Sa voix se brisant, elle a raconté comment elle et sa fille ont souffert depuis son arrestation.
« Nous espérions un miracle tous les jours. La situation avait atteint un point où il n'y avait absolument aucune information sur lui, et je mendiais littéralement la preuve de sa vie. J'ai entendu sa voix au téléphone pour la première fois après cinq mois, le 8 août 2023, et je ne peux pas exprimer à quel point je me suis sentie après cet appel. »

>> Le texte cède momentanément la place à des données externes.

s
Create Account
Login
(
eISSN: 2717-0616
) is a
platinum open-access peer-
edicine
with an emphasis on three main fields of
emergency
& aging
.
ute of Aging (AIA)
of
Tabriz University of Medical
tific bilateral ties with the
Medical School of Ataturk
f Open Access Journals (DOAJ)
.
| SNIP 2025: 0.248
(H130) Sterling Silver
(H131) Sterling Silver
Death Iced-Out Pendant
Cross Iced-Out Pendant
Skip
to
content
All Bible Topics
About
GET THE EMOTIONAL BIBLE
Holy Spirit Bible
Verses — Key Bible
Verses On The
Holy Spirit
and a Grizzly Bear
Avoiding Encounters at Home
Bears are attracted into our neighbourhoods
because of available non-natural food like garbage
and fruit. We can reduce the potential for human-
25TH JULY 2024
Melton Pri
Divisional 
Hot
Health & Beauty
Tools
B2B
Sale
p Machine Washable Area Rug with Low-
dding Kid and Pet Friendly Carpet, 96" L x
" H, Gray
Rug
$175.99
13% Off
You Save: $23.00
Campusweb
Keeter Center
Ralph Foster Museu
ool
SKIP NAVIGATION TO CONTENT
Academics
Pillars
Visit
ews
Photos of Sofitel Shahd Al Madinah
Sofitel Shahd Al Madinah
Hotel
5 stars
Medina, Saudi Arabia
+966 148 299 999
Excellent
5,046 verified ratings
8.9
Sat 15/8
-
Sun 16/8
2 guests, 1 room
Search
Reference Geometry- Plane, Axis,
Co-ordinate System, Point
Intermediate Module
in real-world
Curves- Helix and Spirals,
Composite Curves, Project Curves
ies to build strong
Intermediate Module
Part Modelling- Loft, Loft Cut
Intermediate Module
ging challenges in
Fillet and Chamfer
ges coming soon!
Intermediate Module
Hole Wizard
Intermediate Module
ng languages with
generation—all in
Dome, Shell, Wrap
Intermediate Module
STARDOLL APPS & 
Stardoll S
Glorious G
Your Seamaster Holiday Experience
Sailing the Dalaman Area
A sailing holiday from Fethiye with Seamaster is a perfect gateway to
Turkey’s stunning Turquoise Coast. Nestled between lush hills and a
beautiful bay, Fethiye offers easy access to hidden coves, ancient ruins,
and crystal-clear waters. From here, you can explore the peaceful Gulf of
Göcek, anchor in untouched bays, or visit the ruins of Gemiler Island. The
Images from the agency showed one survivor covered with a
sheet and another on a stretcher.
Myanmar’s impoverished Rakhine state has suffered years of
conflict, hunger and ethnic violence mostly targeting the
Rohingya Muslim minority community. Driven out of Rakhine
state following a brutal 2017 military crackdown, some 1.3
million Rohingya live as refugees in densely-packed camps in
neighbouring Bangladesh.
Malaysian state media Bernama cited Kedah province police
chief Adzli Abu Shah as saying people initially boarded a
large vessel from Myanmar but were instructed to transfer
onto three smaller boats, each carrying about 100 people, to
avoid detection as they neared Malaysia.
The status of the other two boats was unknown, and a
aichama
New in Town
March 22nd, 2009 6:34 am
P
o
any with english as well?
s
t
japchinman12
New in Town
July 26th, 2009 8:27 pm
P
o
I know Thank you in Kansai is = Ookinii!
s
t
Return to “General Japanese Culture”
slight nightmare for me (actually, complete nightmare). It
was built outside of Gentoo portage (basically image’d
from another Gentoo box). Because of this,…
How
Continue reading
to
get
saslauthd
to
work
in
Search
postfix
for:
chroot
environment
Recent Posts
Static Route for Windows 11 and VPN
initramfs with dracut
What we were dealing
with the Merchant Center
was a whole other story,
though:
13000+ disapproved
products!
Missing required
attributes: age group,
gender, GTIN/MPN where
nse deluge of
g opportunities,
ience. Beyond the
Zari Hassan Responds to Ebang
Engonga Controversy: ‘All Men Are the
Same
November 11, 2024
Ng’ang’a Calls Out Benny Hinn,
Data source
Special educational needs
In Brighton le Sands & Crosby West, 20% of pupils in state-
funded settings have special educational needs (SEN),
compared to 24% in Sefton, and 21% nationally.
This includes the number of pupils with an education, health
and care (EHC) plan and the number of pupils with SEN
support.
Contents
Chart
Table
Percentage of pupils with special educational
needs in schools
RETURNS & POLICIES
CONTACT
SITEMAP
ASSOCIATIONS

Il a également pu passer quelques mois avant sa condamnation et a pu parler avec sa fille pour la première fois. Leur fille était un bébé lorsque son mari a été arrêté, a-t-elle déclaré.
« Elle aura 4 ans cette année et reconnaît son père de ses photos. Cela me brise le cœur à chaque fois qu'elle me demande quand il rentrera à la maison », a-t-elle déclaré. «Je lui dis qu'il reviendra bientôt avec elle.»
Sa fille prie avec elle tous les jours pour lui, a-t-elle ajouté.
« Elle a fait des plans que quand il viendra, elle ira apprendre à patiner avec lui, elle va lui peindre les ongles », a-t-elle déclaré. «Elle a tellement de souhaits et de plans qu'elle veut faire avec son père.»
Le chrétien a été arrêté par l'ISA en mars 2023 alors qu'il rentrait chez lui, neuf jours avant Pâques, a-t-elle déclaré.
« Le jour de son arrestation, il rentrait chez lui lorsque des agents ISA ont arrêté sa voiture et l'ont placé en garde à vue sans montrer de mandat ou de but pour l'avoir arrêté », a-t-elle déclaré. «J'ai commencé à m'inquiéter lorsqu'il n'a pas reçu mes appels téléphoniques répétés et que j'ai commencé à contacter ses amis et collègues, qui ne savaient pas non plus où il se trouvait.»
Elle a dit qu'après quelques heures, elle a reçu un appel de son mari, qui lui a dit qu'il était sous la garde d'Isa et qu'ils le libéreraient après avoir interrogé.
« Il m'a dit de ne pas m'inquiéter, mais des heures se sont écoulées et il n'a pas été libéré », a-t-elle déclaré. « Pendant ce temps, j'ai commencé à entendre des nouvelles qu'Isa avait arrêté au moins 11 autres chrétiens, dont certains Libyens et étrangers. »
La Libye a été déchirée par des conflits civils et des gouvernements concurrents depuis la chute du dictateur Mouammar al-Gadhafi en 2011. Le pays s'est classé quatrième sur la liste de surveillance mondiale des portes ouvertes en 2025 des 50 pays où il est le plus difficile d'être chrétien.